Paper EM+NC-WeA11
Spin Polarized Electron Tunneling Through Conjugated Molecules

Wednesday, October 22, 2008, 5:00 pm, Room 210

Electron tunneling across organic/inorganic interfaces is important to the performance of organic based electronic devices, such as organic light emitting diodes and organic field effect transistors. However, spin dependent electron tunneling across organic/inorganic interfaces is not well understood.¹ In this presentation we will demonstrate the injection, transport, and detection of a spin-polarized current through pi-conjugated molecules. Specifically we highlight the results for tetraphenyl porphyrin (TPP), but the results are similar for other conjugated organic semiconductors.² Tunnel junctions were made by depositing TPP between La_0.7Sr_0.3MnO₃ (LSMO) and Co electrodes. At cryogenic temperatures the devices show a negative magnetoresistance of 15-25%. A tunneling model that explains the temperature, bias voltage and sign of the magnetoresistance will be presented. In addition, we have directly measured the spin polarization (~37%) for electrons tunneling from Co through TPP monolayers using superconductor Al films as the spin detector. Collectively these results clearly demonstrate that spin polarized electrons tunnel through conjugated organic semiconductors with negligible spin-flipping and suggest that such molecules may find use in spintronic applications. For comparison, we will also present recent results utilizing halogen-substituted benzoic acid self-assembled monolayers as a “model” system.

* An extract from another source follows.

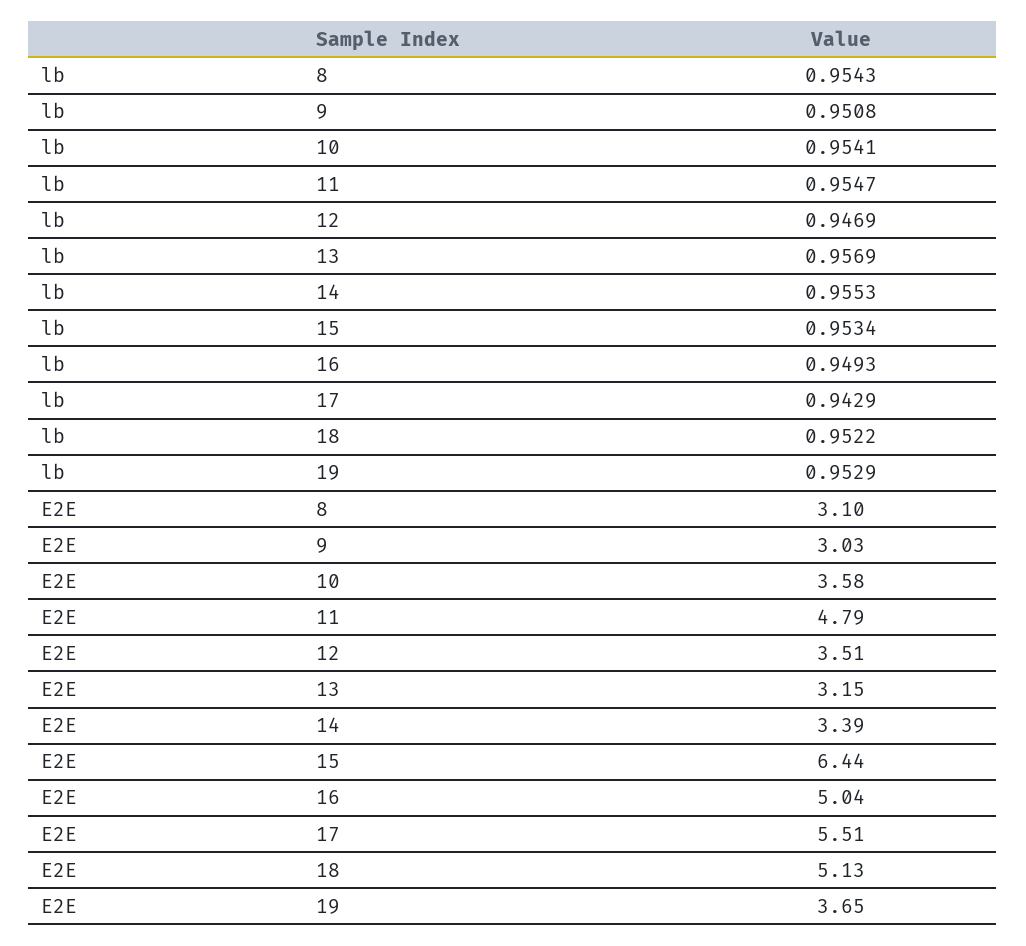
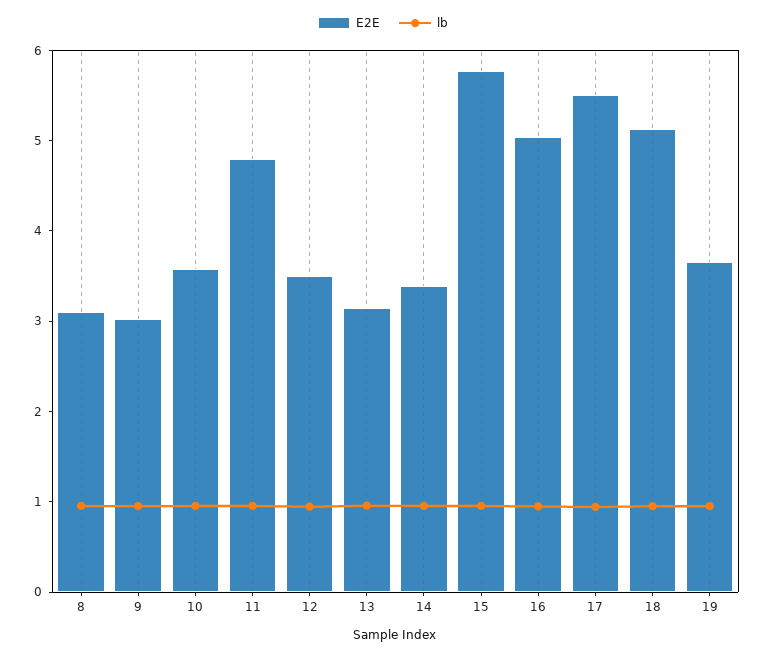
E2E, 15: 6.44 -> 5.8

In this case, the presence or abscence of spin-flip scattering during tunneling is highly dependent on the choice of the halogen substituent.

¹T. S. Santos, J. S. Lee, P. Migdal, I. C. Lekshmi, B. Satpati, and J. S. Moodera, Physical Review Letters 98, 016601 (2007).
²W. Xu, G. J. Szulczewski, P. LeClair, I. Navarrete, R. Schad, G. Miao, H. Guo, and A. Gupta, Applied Physics Letters 90,072506 (2007).